§ **What this exercise asks**
A. In the XSLT counting thread, reproduce the stretch from "Subject: Re: [xsl]" through "numbers in one go?".
B. According to the XSLT counting thread, why does the reply suggest computing positions in variables and then looking them up with keys? Answer in one to three sentences.
C. Pick up the XSLT counting thread after its final line and keep writing.

Re: [xsl] faster complicated counting

Subject: Re: [xsl] faster complicated counting
From: Wolfgang Laun <wolfgang.laun@xxxxxxxxx>
Date: Thu, 1 Mar 2012 10:02:13 +0100
Can't you run a three-level for-each so that you can compute all three
numbers in one go?
-W

2012/3/1 Emmanuel Bigui <medusis@xxxxxxxxx>
>
> One way is to compute the respective position in variables, and then
> look them up with keys, so that each position is only computed once.
>
> For example, for the global position, you can add to the root of the
> stylesheet:
>
> <xsl:key name="l" match="l" use="@id"/>
>
> <xsl:variable name="global">
>        <xsl:for-each select="//l">
>                <l pos="{position()}" id="{generate-id(.)}"/>
>                </xsl:for-each>
>        </xsl:variable>
>
> and then, in each l element, look up the value of wwp:num-global like
> this:
>
> <xsl:attribute name="wwp:num-global" select="key('l', generate-id(.),
> $global)/@pos"/>
>
> Regards,
> EB
>
> 2012/2/29 Syd Bauman <Syd_Bauman@xxxxxxxxx>:
> > I am working with a relatively small dataset (~ 1 MiB) which uses a
> > TEI encoding. In TEI, a line of verse is encoded with an <l> element
> > (of which I have just about 306,000), which are grouped into groups
> > (like poems or stanzas) using <lg> (for "line group").
> >
> > In the output of the particular process I am working on now, I'd like
> > to adorn each <l> element with three new attributes that indicate the
> > count of the current <l> element in various contexts:
> >  wwp:num-global   = with respect to the entire document
> >  wwp:num-local    = with respect to the current stanza or other
> >                     small unit of poetry
> >  wwp:num-regional = with respect to the current poem or other
> >                     large unit of poetry
> >
> > So, as a toy example, see tiny.in.xml and tiny.out.xml, below.

§ **Record list**
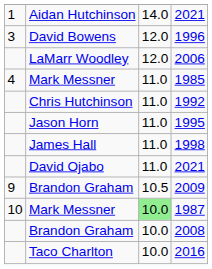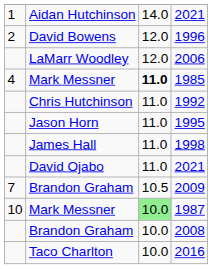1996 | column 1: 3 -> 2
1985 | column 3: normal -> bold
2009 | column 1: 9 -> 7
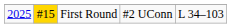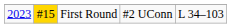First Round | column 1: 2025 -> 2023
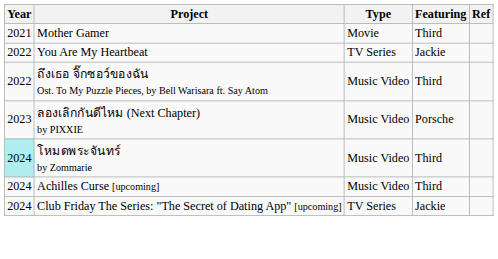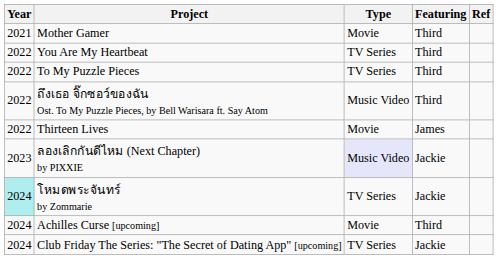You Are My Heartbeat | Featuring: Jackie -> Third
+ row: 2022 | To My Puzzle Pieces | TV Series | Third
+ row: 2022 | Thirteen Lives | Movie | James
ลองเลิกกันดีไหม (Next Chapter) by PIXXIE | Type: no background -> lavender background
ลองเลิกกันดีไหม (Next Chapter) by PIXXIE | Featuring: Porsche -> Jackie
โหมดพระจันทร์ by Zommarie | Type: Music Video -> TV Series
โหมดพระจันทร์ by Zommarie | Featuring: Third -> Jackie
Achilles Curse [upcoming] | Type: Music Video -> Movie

§ **Written answers**
A.
Subject: Re: [xsl] faster complicated counting
From: Wolfgang Laun <wolfgang.laun@xxxxxxxxx>
Date: Thu, 1 Mar 2012 10:02:13 +0100
Can't you run a three-level for-each so that you can compute all three
numbers in one go?

B. It suggests this so that each position is computed only once. The positions are stored in a variable and then retrieved by key for each l element rather than being worked out again.

C.
> >
> > I have worked out code that gets me the desired counts. My problem is
> > that all the tree-walking it does slows down my process by well over
> > an order of magnitude. I am betting there is a much better way to do
> > this, probably using keys or <xsl:number>, but have not been able to
> > wrap my mind around it.
> >
> > The English-like pseudo-code for @num-local is "the count in the
> > context of the closest ancestor <lg> that itself has > 4 metrical
> > lines".
> >
> > The English-like pseudo-code for @num-regional is "the count in the
> > context of the closest ancestor <lg> that has a @type that contains
> > "poem" or whose first descendant <l> has n='1'".
> >
> > Here's what I have (note that we are only counting those <l> elements
> > that have an @part of 'I' or do not have a @part attribute at all):
> >
> >  <xsl:attribute name="wwp:num-global">
> >    <xsl:number count="l[not(@part)]|l[@part='I']" level="any"/>
> >  </xsl:attribute>
> >  <xsl:attribute name="wwp:num-regional">
> >    <xsl:variable name="region"
> >     select="(ancestor::lg[contains( @type,'poem') ]|ancestor::lg[
> > descendant::l[ @n eq '1'] ])[last()]"/>
> >    <xsl:value-of
> >
> >
select="count((preceding::l[not(@part)]|preceding::l[@part='I'])[ancestor::lg
/generate-id()
> > = $region/generate-id() ] ) +1"/>
> >  </xsl:attribute>
> >  <xsl:attribute name="wwp:num-local">
> >    <xsl:variable name="region"
> >     select="ancestor::lg[count( descendant::l[not(@part) or @part='I'] )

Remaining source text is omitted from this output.